__文書抜粋__

......

ですが最新のCLIP STUDIO PAINTでは、その作業を素早く簡単に終わらせることができます。
そのため、つまらない単純作業に割く時間を減らして、より背景にこだわることができています。
・コマ枠ツール
[コマ枠]ツールが大好きです。
ささいな機能だと思うかもしれませんが、非常に便利です。このツールにより多くの時間が節約できて、後からいつでもページを編集できます。
CLIP STUDIO PAINTは、マンガを描く人へのサービスに焦点を当てた、唯一無二のソフトウェアだと思います。そのことに、とても感謝しています。
Mirka Andolfo
コミックアーティスト(マンガ家)
活動拠点:イタリア
デジタルカラリスト(コミックの彩色担当者)としての経験をもつ、イタリア人のマンガ家兼イラストレーターです。
主にDC Comics社、Image Comics社、Glénat社、Marvel社、Panini Comics社で作品を描いています。
「Sacred/Profane」「Unnatural」といった著書で、世界的ヒット作品を記録しています。両方とも、7か国語以上に翻訳され出版されています。
私にとって作業速度は非常に重要です。時間がないときでも、常に高いクオリティを維持し続ける必要があります。
そのため、CLIP STUDIO PAINTは私の目的に合っています。
たとえば、直感的でシンプルなシステム、そしてブラシなどは(基本的なものでさえ)私がこれまで使ってきたデジタル描画アプリケーションの中で一番使いやすいです。
私のお気に入りは、ストロークに合わせてざらざらとしたテクスチャを残すことができる[ざらつきペン]です。ペン入れをする際によく使っています。

......

__作業内容__
#1 上の文書抜粋のうち、「ですが最新のCLIP STUDIO PAINTでは、その作業を素早く簡単に終わらせることができます。」で始まり「に翻訳され出版されています。」で終わる部分を、一字一句違えずに書き写してください。
#2 文書抜粋によると、「Sacred/Profane」と「Unnatural」は何か国語以上に翻訳されていますか。

......

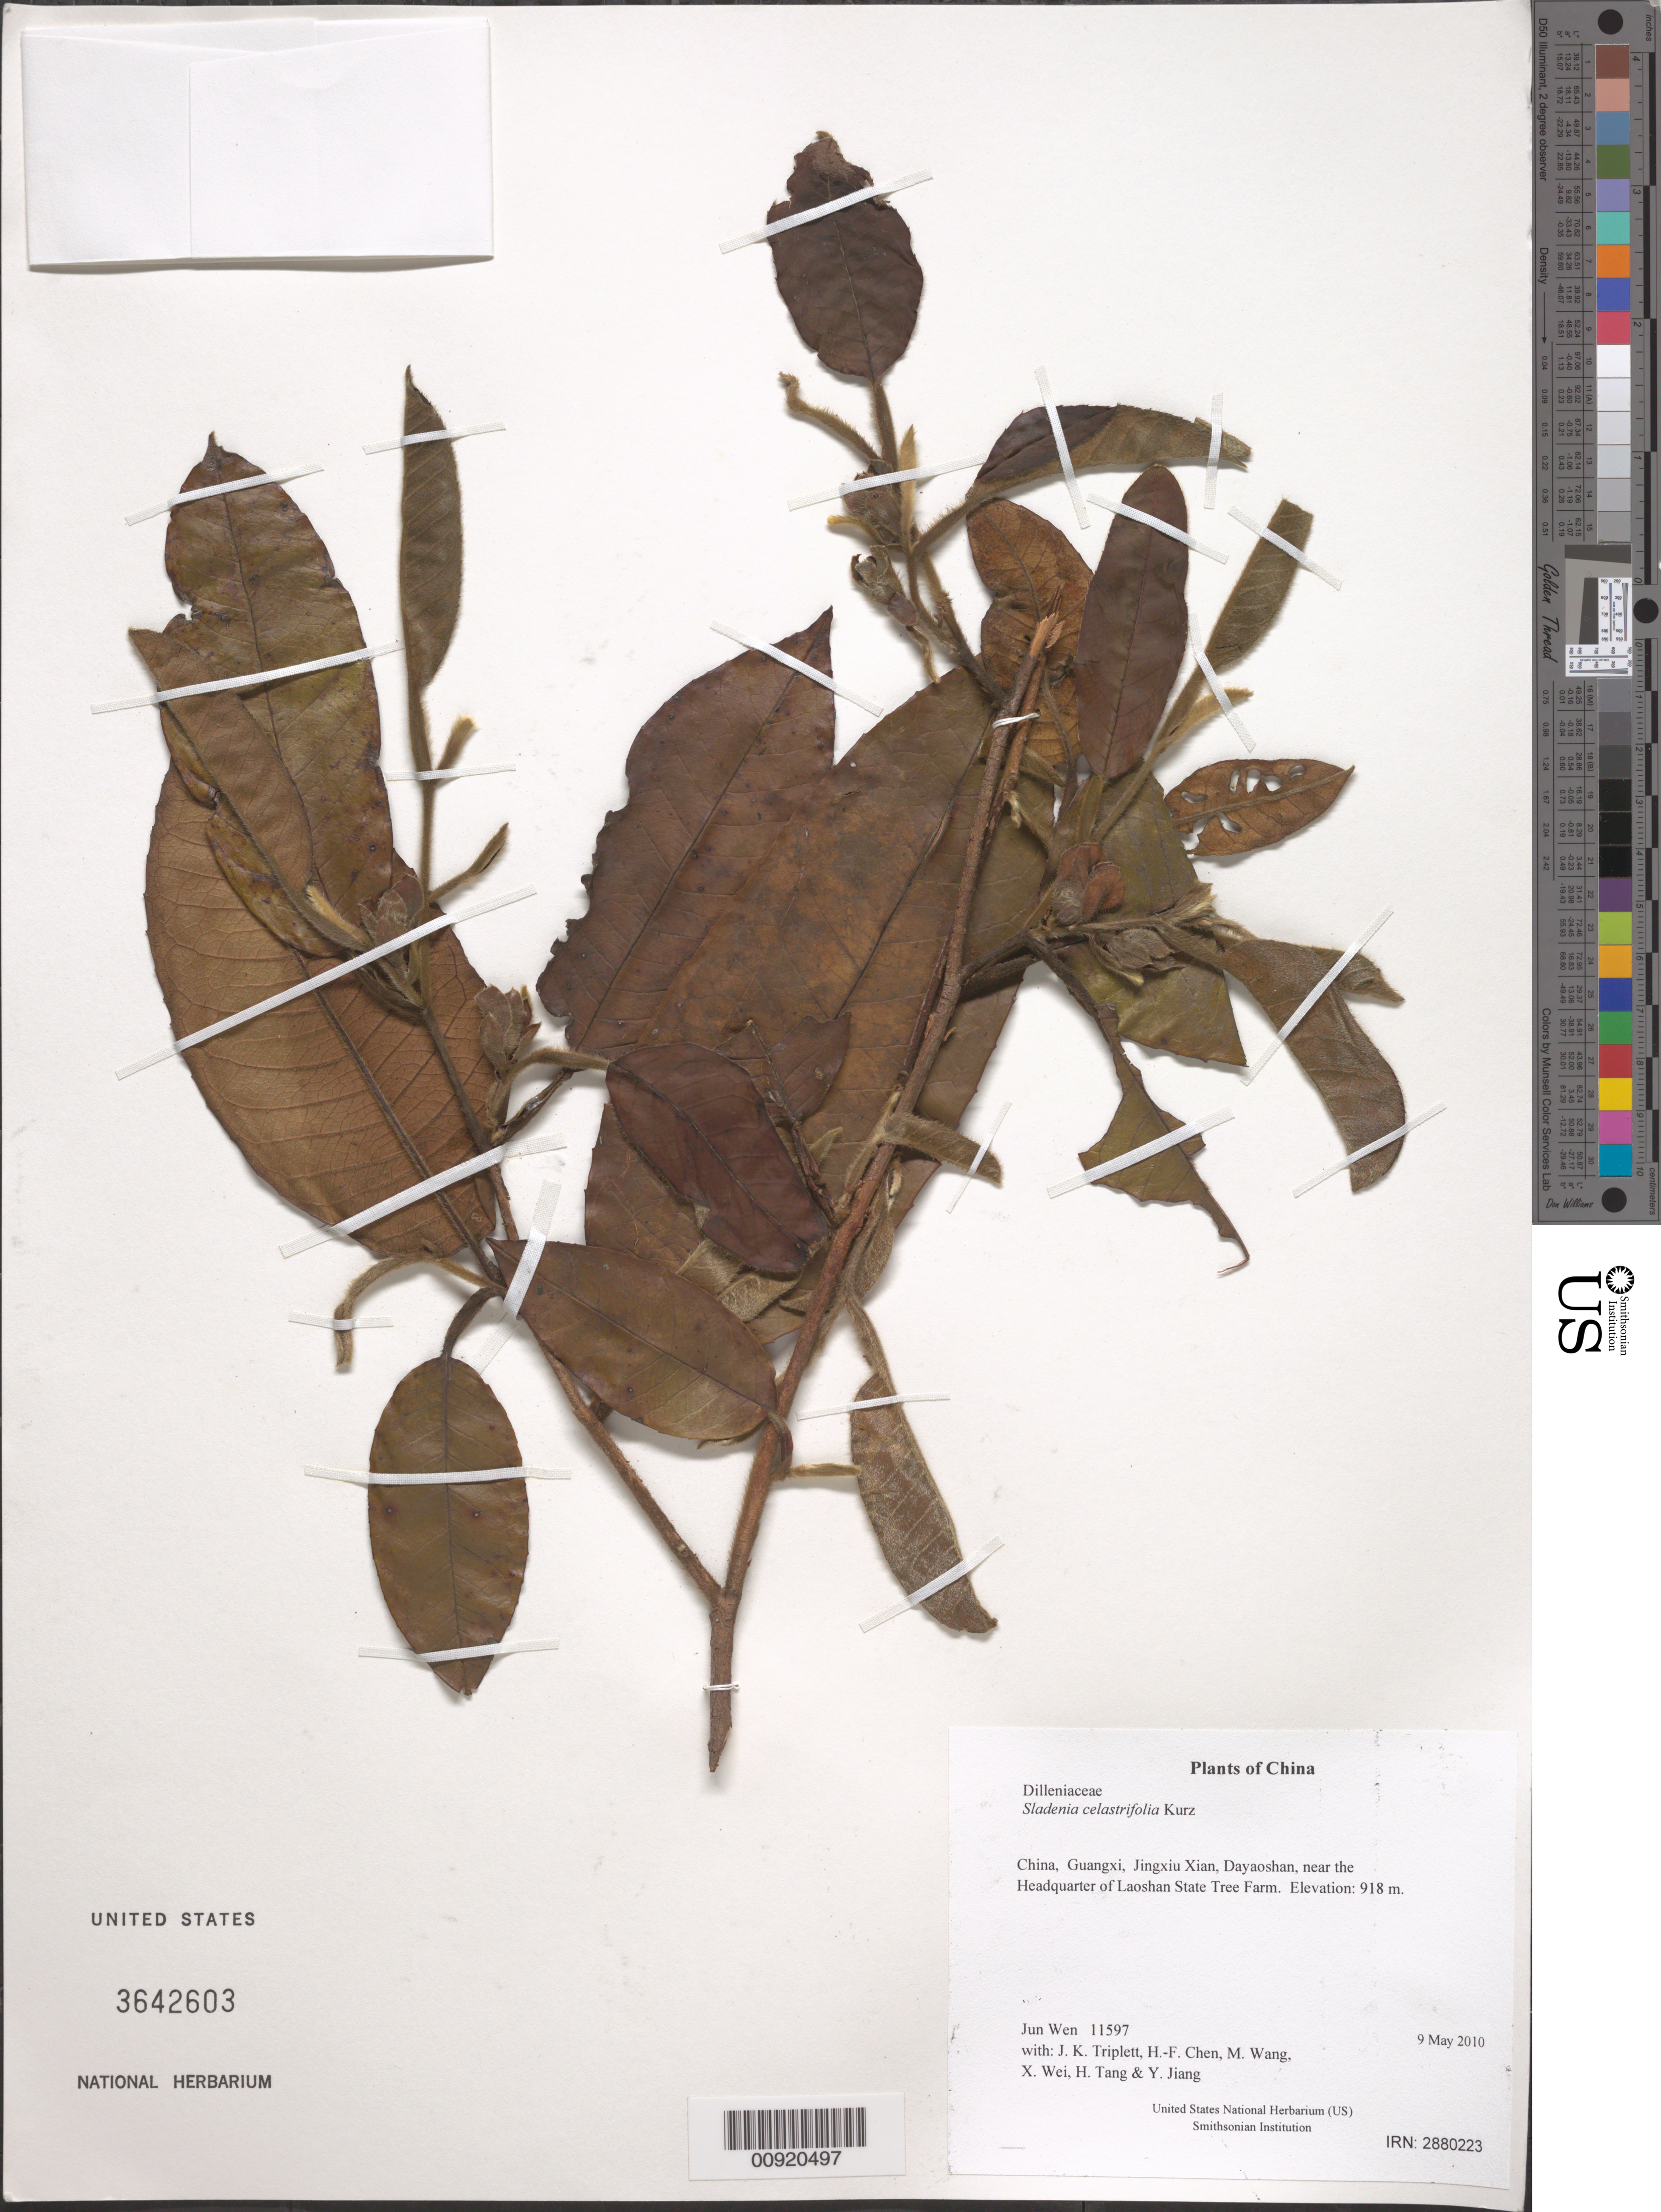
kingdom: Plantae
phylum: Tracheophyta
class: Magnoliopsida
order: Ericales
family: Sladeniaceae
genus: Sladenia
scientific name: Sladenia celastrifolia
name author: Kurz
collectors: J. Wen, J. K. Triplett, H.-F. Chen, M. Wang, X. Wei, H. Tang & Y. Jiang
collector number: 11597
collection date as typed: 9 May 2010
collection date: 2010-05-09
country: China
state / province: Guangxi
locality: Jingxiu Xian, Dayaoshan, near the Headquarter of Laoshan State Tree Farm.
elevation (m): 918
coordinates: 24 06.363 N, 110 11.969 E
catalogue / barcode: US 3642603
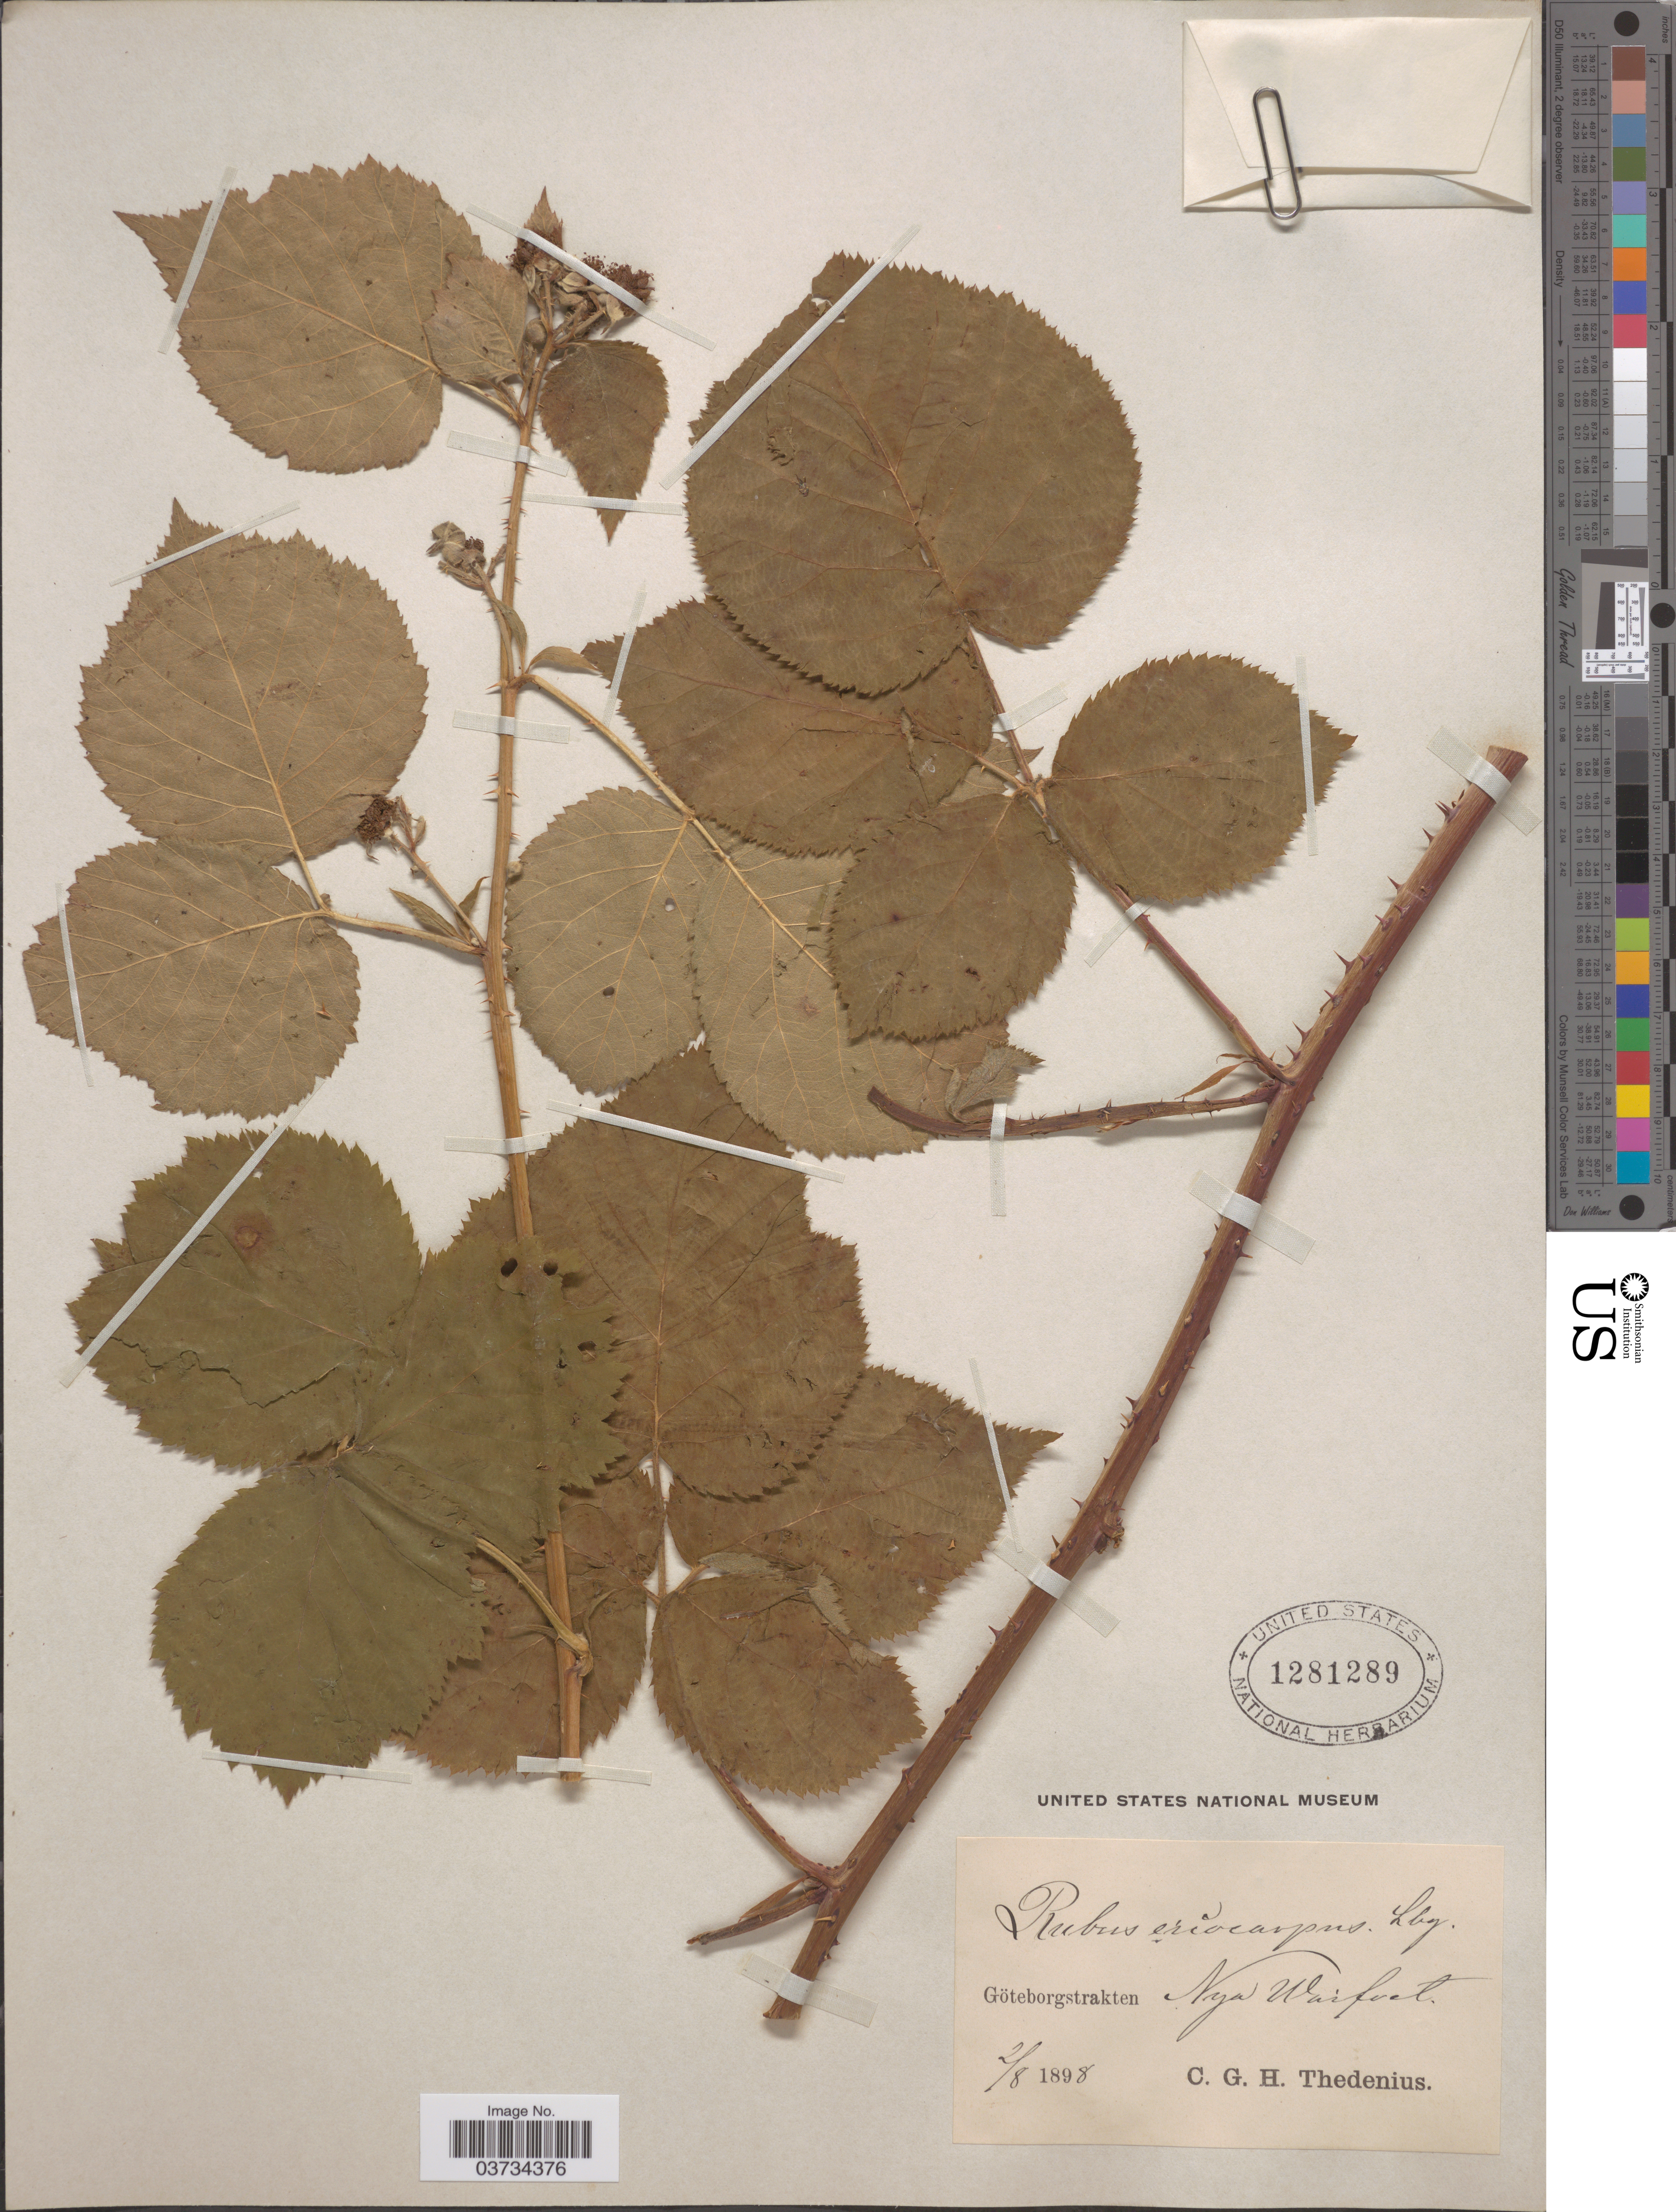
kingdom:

......

__回答__
#1
ですが最新のCLIP STUDIO PAINTでは、その作業を素早く簡単に終わらせることができます。
そのため、つまらない単純作業に割く時間を減らして、より背景にこだわることができています。
・コマ枠ツール
[コマ枠]ツールが大好きです。
ささいな機能だと思うかもしれませんが、非常に便利です。このツールにより多くの時間が節約できて、後からいつでもページを編集できます。
CLIP STUDIO PAINTは、マンガを描く人へのサービスに焦点を当てた、唯一無二のソフトウェアだと思います。そのことに、とても感謝しています。
Mirka Andolfo
コミックアーティスト(マンガ家)
活動拠点:イタリア
デジタルカラリスト(コミックの彩色担当者)としての経験をもつ、イタリア人のマンガ家兼イラストレーターです。
主にDC Comics社、Image Comics社、Glénat社、Marvel社、Panini Comics社で作品を描いています。
「Sacred/Profane」「Unnatural」といった著書で、世界的ヒット作品を記録しています。両方とも、7か国語以上に翻訳され出版されています。

#2 7か国語以上です。